TASK TO COMPLETE: Please convert the lines below into a JSON list of strings, with one string for each line and blank lines left out.

MATERIAL FOR THIS EXERCISE: Begin

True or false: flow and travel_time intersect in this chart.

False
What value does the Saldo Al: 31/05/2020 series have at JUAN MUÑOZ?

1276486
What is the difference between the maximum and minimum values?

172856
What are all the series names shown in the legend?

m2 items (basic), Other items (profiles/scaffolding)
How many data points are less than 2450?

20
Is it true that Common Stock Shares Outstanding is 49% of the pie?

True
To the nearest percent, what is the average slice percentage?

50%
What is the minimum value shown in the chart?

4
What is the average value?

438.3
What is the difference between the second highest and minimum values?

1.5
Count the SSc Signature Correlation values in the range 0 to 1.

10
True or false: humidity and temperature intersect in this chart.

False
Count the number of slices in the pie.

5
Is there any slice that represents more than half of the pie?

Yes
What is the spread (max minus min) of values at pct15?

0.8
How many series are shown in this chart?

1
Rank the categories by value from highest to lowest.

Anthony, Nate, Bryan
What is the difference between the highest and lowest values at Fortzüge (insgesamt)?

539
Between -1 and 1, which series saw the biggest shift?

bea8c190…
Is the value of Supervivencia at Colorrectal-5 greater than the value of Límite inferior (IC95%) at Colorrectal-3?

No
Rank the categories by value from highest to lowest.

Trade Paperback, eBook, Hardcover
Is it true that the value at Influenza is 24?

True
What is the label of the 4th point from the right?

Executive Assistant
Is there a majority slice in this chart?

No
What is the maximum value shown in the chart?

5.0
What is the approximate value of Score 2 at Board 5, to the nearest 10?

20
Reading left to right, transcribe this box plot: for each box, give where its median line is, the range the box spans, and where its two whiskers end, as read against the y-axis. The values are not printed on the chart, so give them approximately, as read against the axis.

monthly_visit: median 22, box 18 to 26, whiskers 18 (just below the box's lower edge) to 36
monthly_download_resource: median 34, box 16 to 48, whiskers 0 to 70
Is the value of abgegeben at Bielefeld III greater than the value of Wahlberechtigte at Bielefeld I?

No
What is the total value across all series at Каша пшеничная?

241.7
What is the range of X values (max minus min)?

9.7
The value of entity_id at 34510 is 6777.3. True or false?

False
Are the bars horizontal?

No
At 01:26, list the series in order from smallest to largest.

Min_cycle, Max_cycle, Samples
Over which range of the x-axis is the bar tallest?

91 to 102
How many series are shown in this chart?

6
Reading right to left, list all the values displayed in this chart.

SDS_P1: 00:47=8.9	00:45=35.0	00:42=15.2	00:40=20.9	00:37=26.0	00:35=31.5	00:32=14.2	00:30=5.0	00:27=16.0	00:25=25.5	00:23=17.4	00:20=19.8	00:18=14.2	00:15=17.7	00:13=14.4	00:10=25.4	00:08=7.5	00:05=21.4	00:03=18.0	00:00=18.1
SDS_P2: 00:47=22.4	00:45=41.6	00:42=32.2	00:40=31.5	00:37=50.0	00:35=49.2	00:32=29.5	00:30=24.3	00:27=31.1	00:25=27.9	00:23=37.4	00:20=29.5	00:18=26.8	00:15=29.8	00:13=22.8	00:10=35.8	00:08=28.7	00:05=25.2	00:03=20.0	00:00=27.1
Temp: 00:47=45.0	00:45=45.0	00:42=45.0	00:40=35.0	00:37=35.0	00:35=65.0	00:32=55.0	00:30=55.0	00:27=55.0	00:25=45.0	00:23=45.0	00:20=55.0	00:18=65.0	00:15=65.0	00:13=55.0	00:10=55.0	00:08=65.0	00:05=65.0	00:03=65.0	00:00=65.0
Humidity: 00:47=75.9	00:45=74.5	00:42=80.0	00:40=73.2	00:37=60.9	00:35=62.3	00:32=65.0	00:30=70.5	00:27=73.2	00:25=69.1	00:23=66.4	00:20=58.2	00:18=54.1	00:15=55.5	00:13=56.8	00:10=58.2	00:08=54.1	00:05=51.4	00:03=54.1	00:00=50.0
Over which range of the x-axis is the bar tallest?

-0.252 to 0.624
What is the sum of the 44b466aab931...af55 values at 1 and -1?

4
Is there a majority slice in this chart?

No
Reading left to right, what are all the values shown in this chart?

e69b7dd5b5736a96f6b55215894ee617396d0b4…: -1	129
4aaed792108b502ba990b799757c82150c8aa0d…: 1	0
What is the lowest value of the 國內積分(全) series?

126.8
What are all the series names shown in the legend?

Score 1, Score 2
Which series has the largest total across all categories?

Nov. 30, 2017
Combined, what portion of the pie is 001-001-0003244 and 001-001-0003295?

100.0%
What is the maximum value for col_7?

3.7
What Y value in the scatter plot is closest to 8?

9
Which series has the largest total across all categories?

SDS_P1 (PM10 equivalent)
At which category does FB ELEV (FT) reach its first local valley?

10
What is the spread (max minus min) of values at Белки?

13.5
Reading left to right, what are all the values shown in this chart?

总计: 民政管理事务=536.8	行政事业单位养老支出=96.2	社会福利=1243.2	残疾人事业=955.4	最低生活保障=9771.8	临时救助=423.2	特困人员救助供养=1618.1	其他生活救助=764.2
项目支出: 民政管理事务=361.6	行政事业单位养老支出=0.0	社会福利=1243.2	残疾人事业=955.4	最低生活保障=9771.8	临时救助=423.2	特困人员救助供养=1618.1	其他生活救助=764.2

MATERIAL FOR THIS EXERCISE: End

TASK SOLUTION:
[
  "True or false: flow and travel_time intersect in this chart.",
  "False",
  "What value does the Saldo Al: 31/05/2020 series have at JUAN MUÑOZ?",
  "1276486",
  "What is the difference between the maximum and minimum values?",
  "172856",
  "What are all the series names shown in the legend?",
  "m2 items (basic), Other items (profiles/scaffolding)",
  "How many data points are less than 2450?",
  "20",
  "Is it true that Common Stock Shares Outstanding is 49% of the pie?",
  "True",
  "To the nearest percent, what is the average slice percentage?",
  "50%",
  "What is the minimum value shown in the chart?",
  "4",
  "What is the average value?",
  "438.3",
  "What is the difference between the second highest and minimum values?",
  "1.5",
  "Count the SSc Signature Correlation values in the range 0 to 1.",
  "10",
  "True or false: humidity and temperature intersect in this chart.",
  "False",
  "Count the number of slices in the pie.",
  "5",
  "Is there any slice that represents more than half of the pie?",
  "Yes",
  "What is the spread (max minus min) of values at pct15?",
  "0.8",
  "How many series are shown in this chart?",
  "1",
  "Rank the categories by value from highest to lowest.",
  "Anthony, Nate, Bryan",
  "What is the difference between the highest and lowest values at Fortzüge (insgesamt)?",
  "539",
  "Between -1 and 1, which series saw the biggest shift?",
  "bea8c190…",
  "Is the value of Supervivencia at Colorrectal-5 greater than the value of Límite inferior (IC95%) at Colorrectal-3?",
  "No",
  "Rank the categories by value from highest to lowest.",
  "Trade Paperback, eBook, Hardcover",
  "Is it true that the value at Influenza is 24?",
  "True",
  "What is the label of the 4th point from the right?",
  "Executive Assistant",
  "Is there a majority slice in this chart?",
  "No",
  "What is the maximum value shown in the chart?",
  "5.0",
  "What is the approximate value of Score 2 at Board 5, to the nearest 10?",
  "20",
  "Reading left to right, transcribe this box plot: for each box, give where its median line is, the range the box spans, and where its two whiskers end, as read against the y-axis. The values are not printed on the chart, so give them approximately, as read against the axis.",
  "monthly_visit: median 22, box 18 to 26, whiskers 18 (just below the box's lower edge) to 36",
  "monthly_download_resource: median 34, box 16 to 48, whiskers 0 to 70",
  "Is the value of abgegeben at Bielefeld III greater than the value of Wahlberechtigte at Bielefeld I?",
  "No",
  "What is the total value across all series at Каша пшеничная?",
  "241.7",
  "What is the range of X values (max minus min)?",
  "9.7",
  "The value of entity_id at 34510 is 6777.3. True or false?",
  "False",
  "Are the bars horizontal?",
  "No",
  "At 01:26, list the series in order from smallest to largest.",
  "Min_cycle, Max_cycle, Samples",
  "Over which range of the x-axis is the bar tallest?",
  "91 to 102",
  "How many series are shown in this chart?",
  "6",
  "Reading right to left, list all the values displayed in this chart.",
  "SDS_P1: 00:47=8.9\t00:45=35.0\t00:42=15.2\t00:40=20.9\t00:37=26.0\t00:35=31.5\t00:32=14.2\t00:30=5.0\t00:27=16.0\t00:25=25.5\t00:23=17.4\t00:20=19.8\t00:18=14.2\t00:15=17.7\t00:13=14.4\t00:10=25.4\t00:08=7.5\t00:05=21.4\t00:03=18.0\t00:00=18.1",
  "SDS_P2: 00:47=22.4\t00:45=41.6\t00:42=32.2\t00:40=31.5\t00:37=50.0\t00:35=49.2\t00:32=29.5\t00:30=24.3\t00:27=31.1\t00:25=27.9\t00:23=37.4\t00:20=29.5\t00:18=26.8\t00:15=29.8\t00:13=22.8\t00:10=35.8\t00:08=28.7\t00:05=25.2\t00:03=20.0\t00:00=27.1",
  "Temp: 00:47=45.0\t00:45=45.0\t00:42=45.0\t00:40=35.0\t00:37=35.0\t00:35=65.0\t00:32=55.0\t00:30=55.0\t00:27=55.0\t00:25=45.0\t00:23=45.0\t00:20=55.0\t00:18=65.0\t00:15=65.0\t00:13=55.0\t00:10=55.0\t00:08=65.0\t00:05=65.0\t00:03=65.0\t00:00=65.0",
  "Humidity: 00:47=75.9\t00:45=74.5\t00:42=80.0\t00:40=73.2\t00:37=60.9\t00:35=62.3\t00:32=65.0\t00:30=70.5\t00:27=73.2\t00:25=69.1\t00:23=66.4\t00:20=58.2\t00:18=54.1\t00:15=55.5\t00:13=56.8\t00:10=58.2\t00:08=54.1\t00:05=51.4\t00:03=54.1\t00:00=50.0",
  "Over which range of the x-axis is the bar tallest?",
  "-0.252 to 0.624",
  "What is the sum of the 44b466aab931...af55 values at 1 and -1?",
  "4",
  "Is there a majority slice in this chart?",
  "No",
  "Reading left to right, what are all the values shown in this chart?",
  "e69b7dd5b5736a96f6b55215894ee617396d0b4…: -1\t129",
  "4aaed792108b502ba990b799757c82150c8aa0d…: 1\t0",
  "What is the lowest value of the 國內積分(全) series?",
  "126.8",
  "What are all the series names shown in the legend?",
  "Score 1, Score 2",
  "Which series has the largest total across all categories?",
  "Nov. 30, 2017",
  "Combined, what portion of the pie is 001-001-0003244 and 001-001-0003295?",
  "100.0%",
  "What is the maximum value for col_7?",
  "3.7",
  "What Y value in the scatter plot is closest to 8?",
  "9",
  "Which series has the largest total across all categories?",
  "SDS_P1 (PM10 equivalent)",
  "At which category does FB ELEV (FT) reach its first local valley?",
  "10",
  "What is the spread (max minus min) of values at Белки?",
  "13.5",
  "Reading left to right, what are all the values shown in this chart?",
  "总计: 民政管理事务=536.8\t行政事业单位养老支出=96.2\t社会福利=1243.2\t残疾人事业=955.4\t最低生活保障=9771.8\t临时救助=423.2\t特困人员救助供养=1618.1\t其他生活救助=764.2",
  "项目支出: 民政管理事务=361.6\t行政事业单位养老支出=0.0\t社会福利=1243.2\t残疾人事业=955.4\t最低生活保障=9771.8\t临时救助=423.2\t特困人员救助供养=1618.1\t其他生活救助=764.2"
]